Dataset items
○ ○ ○ ○ ○ ○ ○

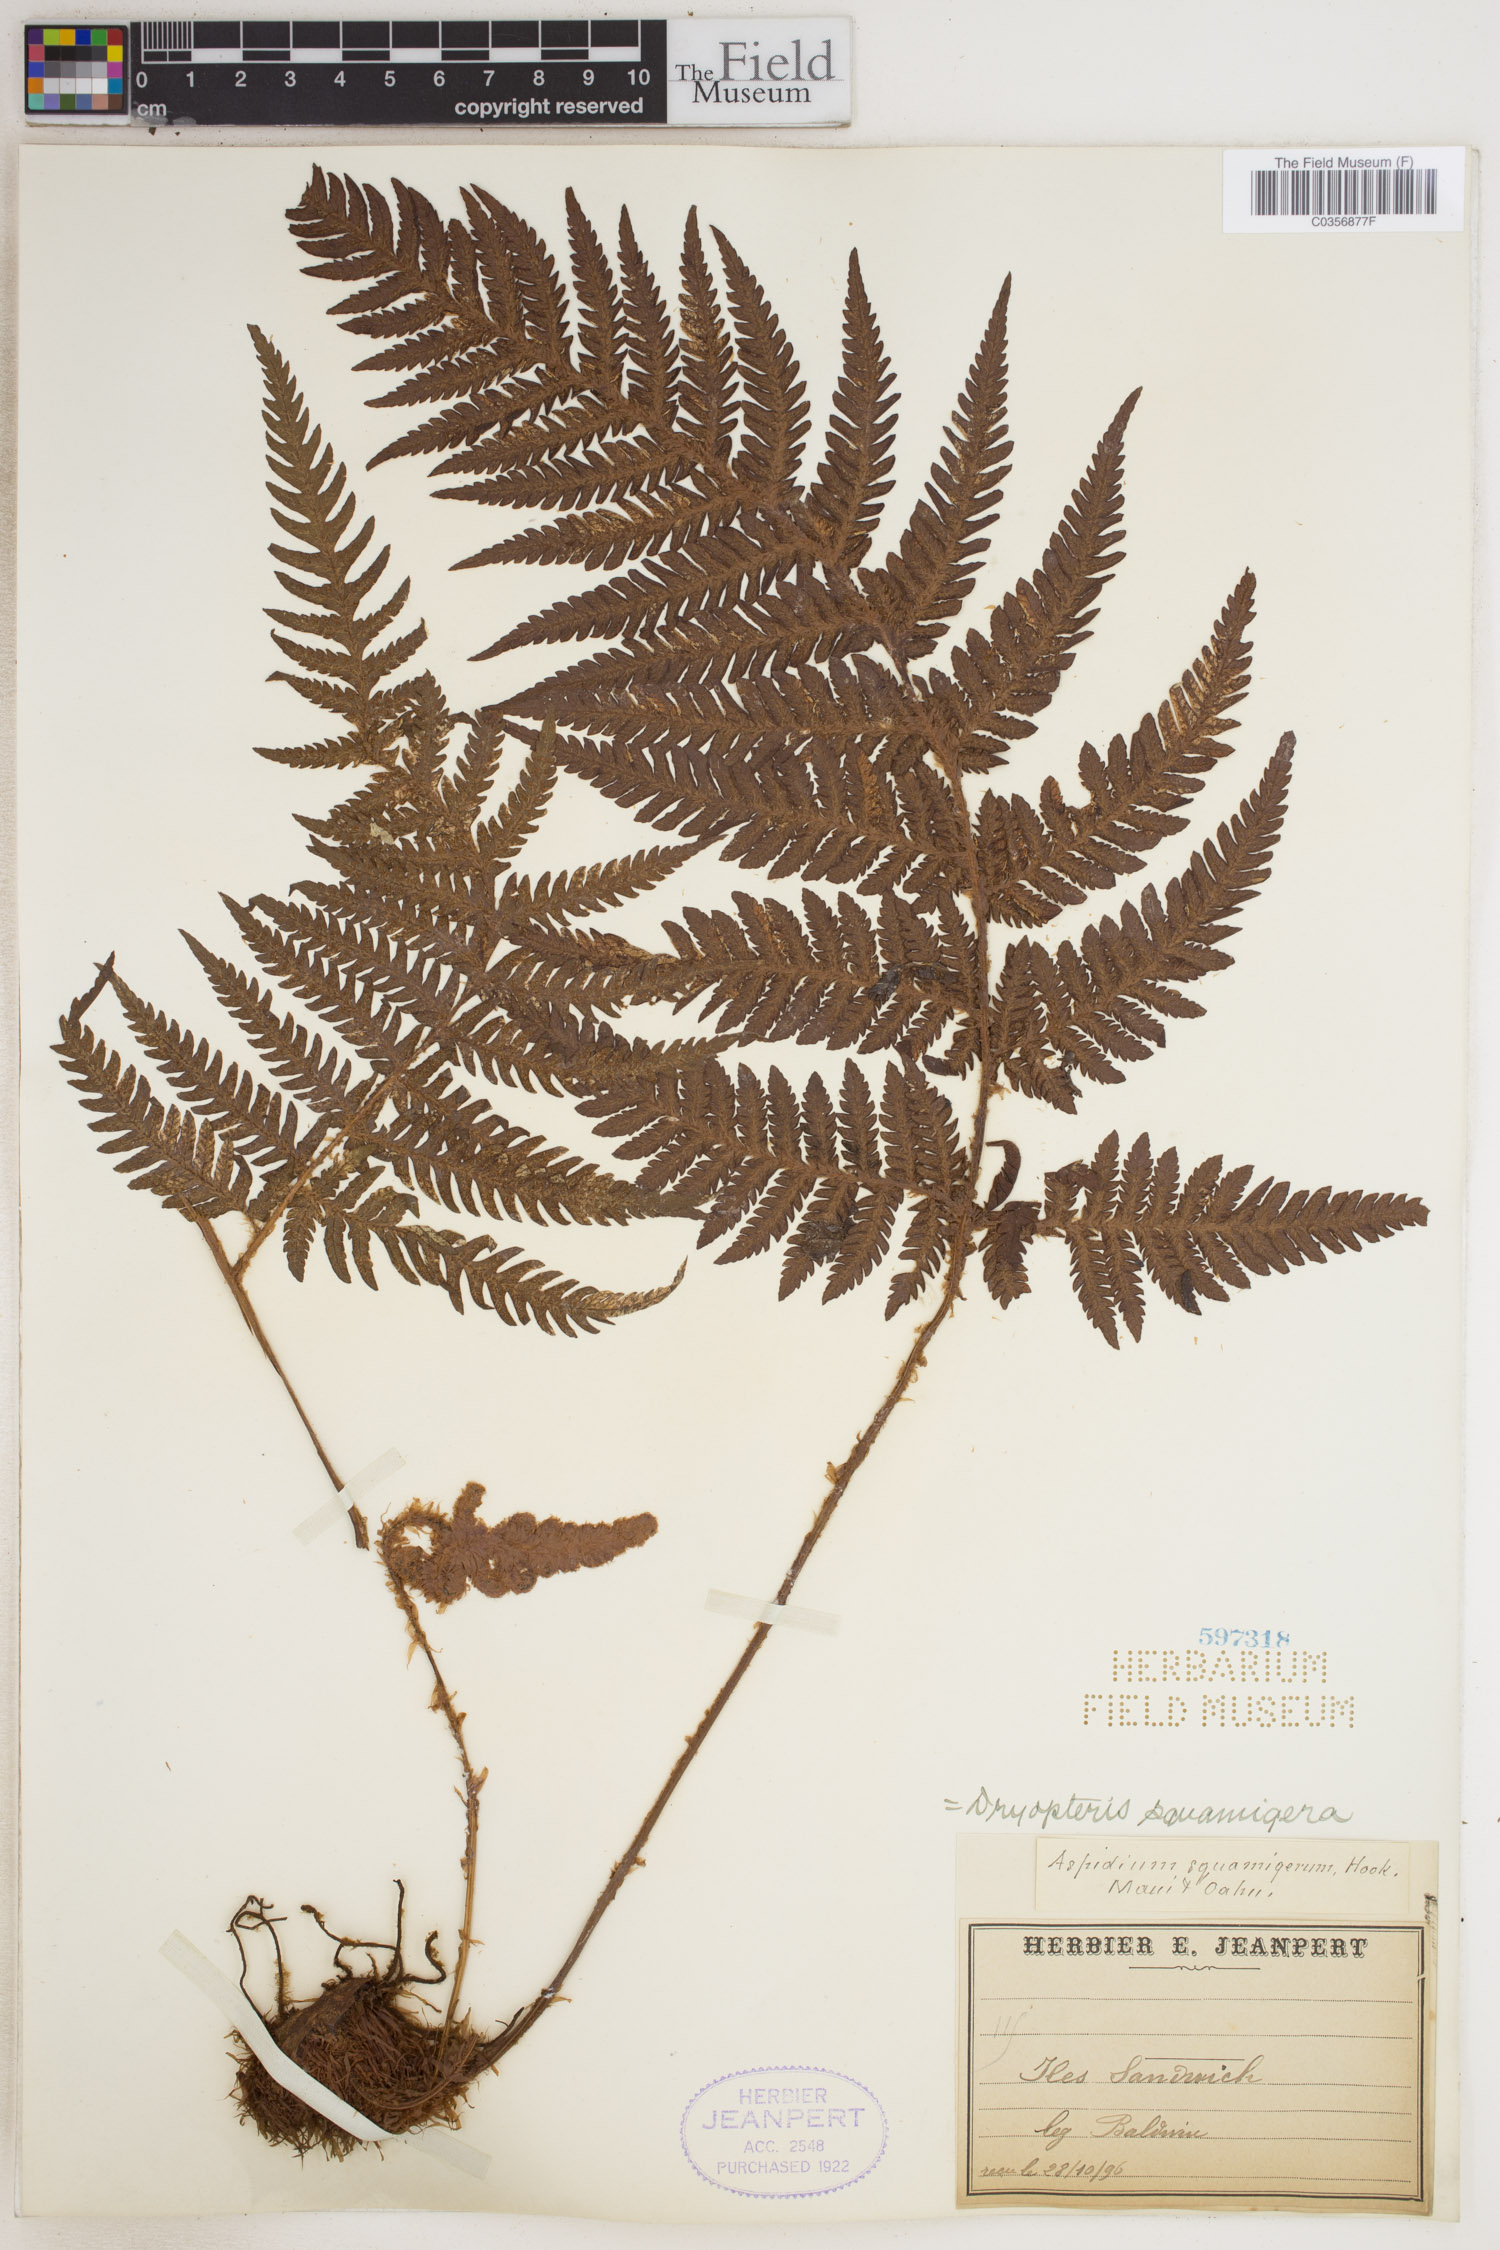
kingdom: Plantae
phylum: Tracheophyta
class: Polypodiopsida
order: Polypodiales
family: Dryopteridaceae
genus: Ctenitis
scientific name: Ctenitis squamigera
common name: Pacific lacefern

○ ○ ○ ○ ○ ○ ○

▶ _TASK TO CARRY OUT_
Copy the text lines of the row above word for word, leaving out the picture.

▶ _RESULT OF THIS TASK_
kingdom: Plantae
phylum: Tracheophyta
class: Polypodiopsida
order: Polypodiales
family: Dryopteridaceae
genus: Ctenitis
scientific name: Ctenitis squamigera
common name: Pacific lacefern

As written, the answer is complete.